Rating agency S&P says Saudi Arabia to be among biggest issuers this year as it seeks to plus budget deficit

MENA sovereigns forecast to borrow $134bn in 2016

Standard & Poor's Ratings Services projects that the 13 Middle East and Northern African (MENA) sovereigns that it rates will borrow an equivalent of $134 billion from long-term commercial sources in 2016.

This compares with borrowing of $143 billion in 2015, which was more than double the $68 billion that S&P expected would be borrowed in that year.

Following a sharp increase in rated MENA sovereign long-term borrowing from commercial sources in 2015, S&P said it forecast a $9 billion, or 6 percent, decline this year.

It said it expects Egypt, Saudi Arabia and Iraq to be the biggest issuers in 2016, adding that absolute debt levels in MENA are likely to increase by $15 billion by year-end 2016, to reach $667 billion in nominal terms.

S&P said it believes the decrease in long-term commercial debt issuance in 2016 compared with 2015 will largely result from a decline in borrowing by the Egyptian government.

About 40 percent, or $53 billion, of the sovereigns' gross borrowing will be to refinance maturing long-term debt, compared with $61 billion in 2015, resulting in an estimated net borrowing requirement of $81 billion, it added.

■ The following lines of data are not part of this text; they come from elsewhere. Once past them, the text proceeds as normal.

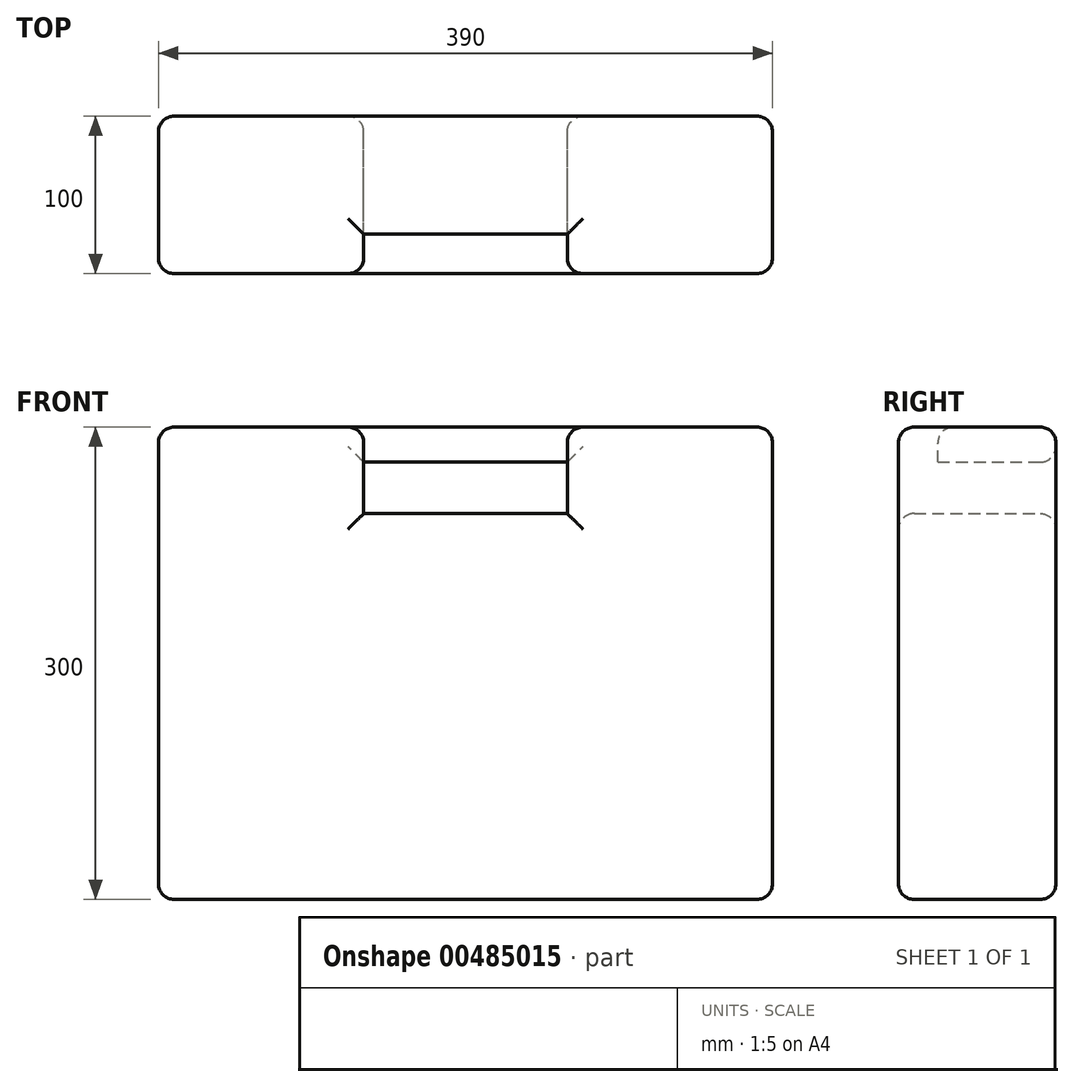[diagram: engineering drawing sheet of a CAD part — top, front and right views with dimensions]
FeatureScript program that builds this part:
annotation { "Feature Type Name" : "Feature", "Feature Type Description" : "" }
export const myFeature = defineFeature(function(context is Context, id is Id, definition is map)
    precondition{}
    {
        {
            var Q0;
            Q0=qCreatedBy(makeId("Front.planeOp"),FACE);
            var sketch = newSketch(context, id + "F0", { "sketchPlane" : qUnion([Q0])});
            skLineSegment(sketch, "E0.bottom", {"start": v(195, 150) * mm, "end": v(-195, 150) * mm});
            skLineSegment(sketch, "E0.top", {"start": v(195, -150) * mm, "end": v(-195, -150) * mm});
            skLineSegment(sketch, "E0.left", {"start": v(195, 150) * mm, "end": v(195, -150) * mm});
            skLineSegment(sketch, "E0.right", {"start": v(-195, 150) * mm, "end": v(-195, -150) * mm});
            skPoint(sketch, "E0.middle", {"position": v(0, 0) * mm});
            skLineSegment(sketch, "E1.bottom", {"start": v(64.64, 95.1) * mm, "end": v(-64.64, 95.1) * mm});
            skLineSegment(sketch, "E1.top", {"start": v(64.64, 127.67) * mm, "end": v(-64.64, 127.67) * mm});
            skLineSegment(sketch, "E1.left", {"start": v(64.64, 95.1) * mm, "end": v(64.64, 127.67) * mm});
            skLineSegment(sketch, "E1.right", {"start": v(-64.64, 95.1) * mm, "end": v(-64.64, 127.67) * mm});
            skPoint(sketch, "E1.middle", {"position": v(0, 111.38) * mm});
            skSolve(sketch);
        }
        {
            var Q0;
            Q0=makeQuery(id+"F0.imprint","IMPRINT",FACE,{"disambiguationData":[TD([[makeQuery(id+"F0.imprint","IMPRINT",EDGE,{"derivedFrom":sQuery(id+"F0.wireOp",EDGE,"E0.bottom")}),1.0]])]});
            extrude(context, id + "F1", {"entities" : qUnion([Q0]), "endBound" : BoundingType.SYMMETRIC, "depth" : 100 * mm, "offsetDistance" : 25 * mm});
        }
        {
            var Q0;
            Q0=makeQuery(id+"F1.opExtrude","CAP_FACE",FACE,{"disambiguationData":[OSD([sQuery(id+"F0.wireOp",EDGE,"E0.bottom"),sQuery(id+"F0.wireOp",EDGE,"E0.top"),sQuery(id+"F0.wireOp",EDGE,"E0.left"),sQuery(id+"F0.wireOp",EDGE,"E0.right"),sQuery(id+"F0.wireOp",EDGE,"E1.bottom"),sQuery(id+"F0.wireOp",EDGE,"E1.top"),sQuery(id+"F0.wireOp",EDGE,"E1.left"),sQuery(id+"F0.wireOp",EDGE,"E1.right")])],"isStart":false});
            var sketch = newSketch(context, id + "F2", { "sketchPlane" : qUnion([Q0])});
            skLineSegment(sketch, "E2.bottom", {"start": v(-64.64, 127.67) * mm, "end": v(64.64, 127.67) * mm});
            skLineSegment(sketch, "E2.top", {"start": v(-64.64, 150) * mm, "end": v(64.64, 150) * mm});
            skLineSegment(sketch, "E2.left", {"start": v(-64.64, 127.67) * mm, "end": v(-64.64, 150) * mm});
            skLineSegment(sketch, "E2.right", {"start": v(64.64, 127.67) * mm, "end": v(64.64, 150) * mm});
            skSolve(sketch);
        }
        {
            var Q0;
            Q0=makeQuery(id+"F2.imprint","IMPRINT",FACE,{"disambiguationData":[TD([[makeQuery(id+"F2.imprint","IMPRINT",EDGE,{"derivedFrom":sQuery(id+"F2.wireOp",EDGE,"E2.bottom")}),-1.0]])]});
            extrude(context, id + "F3", {"entities" : qUnion([Q0]), "operationType" : NewBodyOperationType.REMOVE, "oppositeDirection" : true, "depth" : 25 * mm, "offsetDistance" : 25 * mm});
        }
        {
            var Q0;
            Q0=makeQuery(id+"F1.opExtrude","CAP_FACE",FACE,{"disambiguationData":[OSD([sQuery(id+"F0.wireOp",EDGE,"E0.bottom"),sQuery(id+"F0.wireOp",EDGE,"E0.top"),sQuery(id+"F0.wireOp",EDGE,"E0.left"),sQuery(id+"F0.wireOp",EDGE,"E0.right"),sQuery(id+"F0.wireOp",EDGE,"E1.bottom"),sQuery(id+"F0.wireOp",EDGE,"E1.top"),sQuery(id+"F0.wireOp",EDGE,"E1.left"),sQuery(id+"F0.wireOp",EDGE,"E1.right")])],"isStart":false});
            var Q1;
            Q1=makeQuery(id+"F1.opExtrude","SWEPT_FACE",FACE,{"disambiguationData":[OSD([sQuery(id+"F0.wireOp",EDGE,"E0.right")])]});
            var Q2;
            Q2=makeQuery(id+"F1.opExtrude","SWEPT_FACE",FACE,{"disambiguationData":[OSD([sQuery(id+"F0.wireOp",EDGE,"E0.bottom")])]});
            var Q3;
            Q3=makeQuery(id+"F1.opExtrude","CAP_FACE",FACE,{"disambiguationData":[OSD([sQuery(id+"F0.wireOp",EDGE,"E0.bottom"),sQuery(id+"F0.wireOp",EDGE,"E0.top"),sQuery(id+"F0.wireOp",EDGE,"E0.left"),sQuery(id+"F0.wireOp",EDGE,"E0.right"),sQuery(id+"F0.wireOp",EDGE,"E1.bottom"),sQuery(id+"F0.wireOp",EDGE,"E1.top"),sQuery(id+"F0.wireOp",EDGE,"E1.left"),sQuery(id+"F0.wireOp",EDGE,"E1.right")])],"isStart":true});
            var Q4;
            Q4=makeQuery(id+"F1.opExtrude","SWEPT_FACE",FACE,{"disambiguationData":[OSD([sQuery(id+"F0.wireOp",EDGE,"E0.top")])]});
            fillet(context, id + "F4", {"entities" : qUnion([Q0, Q1, Q2, Q3, Q4]), "radius" : 10 * mm, "tangentPropagation" : true, "allowEdgeOverflow" : false});
        }
    });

Consequently, S&P projects that the commercial debt stock of the MENA sovereigns it rates will reach an equivalent of $667 billion by the end of 2016, up by $85 billion, or 15 percent, from 2015.

"The more than 70 percent decline in oil prices since mid-2014 has weakened GCC countries' public finances, resulting in government deficits for most sovereigns. The financing needs of some GCC governments are apparent, but it remains unclear in some cases exactly how the deficits will be financed, in terms of the mix between asset drawdowns and debt issuance," said S&P.

The ratings agency added that historically, the appetite for GCC sovereigns to increase their debt burdens has been relatively limited.

"We expect Saudi Arabia to account for nearly 70 percent of the GCC countries' total borrowing in 2016 and to become the second-largest issuer of commercial debt in the MENA region," S&P said.